🤖 AI Summary
Hierarchical reinforcement learning (HRL) suffers from unstable joint training of high- and low-level policies in long-horizon tasks, primarily due to environmental non-stationarity induced by rapid obsolescence of high-level subgoals as the low-level policy continuously updates. To address this, we propose the Primitive-action-aware Interpretation and Projection (PIP) mechanism, which mitigates low-level non-stationarity via dynamic relabeling of a small set of expert demonstrations. We further introduce a novel subgoal curriculum paradigm grounded in the evolutionary trajectory of low-level primitive-action capabilities, enabling synchronized progression of subgoal difficulty and low-level skill acquisition.
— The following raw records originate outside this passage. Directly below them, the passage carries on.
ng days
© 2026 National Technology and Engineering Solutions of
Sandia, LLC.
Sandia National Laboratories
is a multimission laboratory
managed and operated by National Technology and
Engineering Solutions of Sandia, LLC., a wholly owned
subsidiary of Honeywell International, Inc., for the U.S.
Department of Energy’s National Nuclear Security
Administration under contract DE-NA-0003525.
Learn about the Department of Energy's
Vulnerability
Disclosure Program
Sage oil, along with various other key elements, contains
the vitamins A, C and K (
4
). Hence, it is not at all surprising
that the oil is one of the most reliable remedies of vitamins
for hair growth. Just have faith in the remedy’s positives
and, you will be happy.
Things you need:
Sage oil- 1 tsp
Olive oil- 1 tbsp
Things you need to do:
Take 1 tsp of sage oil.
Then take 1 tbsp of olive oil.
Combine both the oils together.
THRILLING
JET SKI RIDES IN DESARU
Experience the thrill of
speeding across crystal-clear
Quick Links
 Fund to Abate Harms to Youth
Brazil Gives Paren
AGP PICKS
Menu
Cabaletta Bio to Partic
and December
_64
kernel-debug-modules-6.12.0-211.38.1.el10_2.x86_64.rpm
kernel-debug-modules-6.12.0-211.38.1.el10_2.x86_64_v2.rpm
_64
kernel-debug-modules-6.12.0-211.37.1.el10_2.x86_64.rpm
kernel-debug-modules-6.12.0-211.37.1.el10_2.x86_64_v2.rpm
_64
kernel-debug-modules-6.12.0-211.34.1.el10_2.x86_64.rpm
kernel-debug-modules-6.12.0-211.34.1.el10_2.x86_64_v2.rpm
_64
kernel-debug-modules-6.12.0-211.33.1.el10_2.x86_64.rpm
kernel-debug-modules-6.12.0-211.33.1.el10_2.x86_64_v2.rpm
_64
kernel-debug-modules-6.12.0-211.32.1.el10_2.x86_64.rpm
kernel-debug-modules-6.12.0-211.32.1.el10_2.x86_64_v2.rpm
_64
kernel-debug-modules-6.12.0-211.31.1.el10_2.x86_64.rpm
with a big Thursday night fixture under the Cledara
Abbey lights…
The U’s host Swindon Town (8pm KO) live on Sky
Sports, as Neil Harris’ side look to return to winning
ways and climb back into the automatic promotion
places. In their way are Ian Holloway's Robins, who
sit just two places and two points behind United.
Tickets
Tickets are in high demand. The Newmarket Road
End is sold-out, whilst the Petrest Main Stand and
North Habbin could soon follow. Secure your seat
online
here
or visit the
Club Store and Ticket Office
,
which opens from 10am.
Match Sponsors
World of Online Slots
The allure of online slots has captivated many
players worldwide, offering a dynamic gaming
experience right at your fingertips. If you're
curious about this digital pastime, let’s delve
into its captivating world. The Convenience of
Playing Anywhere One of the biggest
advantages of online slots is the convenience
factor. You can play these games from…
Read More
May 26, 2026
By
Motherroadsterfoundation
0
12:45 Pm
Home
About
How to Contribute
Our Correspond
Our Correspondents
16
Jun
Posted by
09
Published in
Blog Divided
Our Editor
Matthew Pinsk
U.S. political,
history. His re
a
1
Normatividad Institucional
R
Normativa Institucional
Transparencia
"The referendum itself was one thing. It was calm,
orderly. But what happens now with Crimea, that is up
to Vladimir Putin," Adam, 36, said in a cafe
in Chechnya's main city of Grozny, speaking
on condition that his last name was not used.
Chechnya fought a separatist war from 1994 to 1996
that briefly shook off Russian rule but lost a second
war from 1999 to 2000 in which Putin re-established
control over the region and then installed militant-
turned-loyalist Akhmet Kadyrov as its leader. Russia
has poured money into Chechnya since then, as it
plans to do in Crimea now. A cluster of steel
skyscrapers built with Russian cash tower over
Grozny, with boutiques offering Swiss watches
Our method integrates goal-conditioned policy learning, imitation learning, and dynamic demonstration relabeling—without requiring full expert trajectories. Evaluated on simulated maze navigation and robotic manipulation tasks, it achieves significantly improved sample efficiency. Real-world robotic experiments demonstrate strong generalization and robustness in complex physical manipulation tasks.
📝 Abstract
Hierarchical reinforcement learning (HRL) is a promising approach that uses temporal abstraction to solve complex long horizon problems. However, simultaneously learning a hierarchy of policies is unstable as it is challenging to train higher-level policy when the lower-level primitive is non-stationary. In this paper, we present CRISP, a novel HRL algorithm that effectively generates a curriculum of achievable subgoals for evolving lower-level primitives using reinforcement learning and imitation learning. CRISP uses the lower level primitive to periodically perform data relabeling on a handful of expert demonstrations, using a novel primitive informed parsing (PIP) approach, thereby mitigating non-stationarity. Since our approach only assumes access to a handful of expert demonstrations, it is suitable for most robotic control tasks. Experimental evaluations on complex robotic maze navigation and robotic manipulation tasks demonstrate that inducing hierarchical curriculum learning significantly improves sample efficiency, and results in efficient goal conditioned policies for solving temporally extended tasks. Additionally, we perform real world robotic experiments on complex manipulation tasks and demonstrate that CRISP demonstrates impressive generalization in real world scenarios.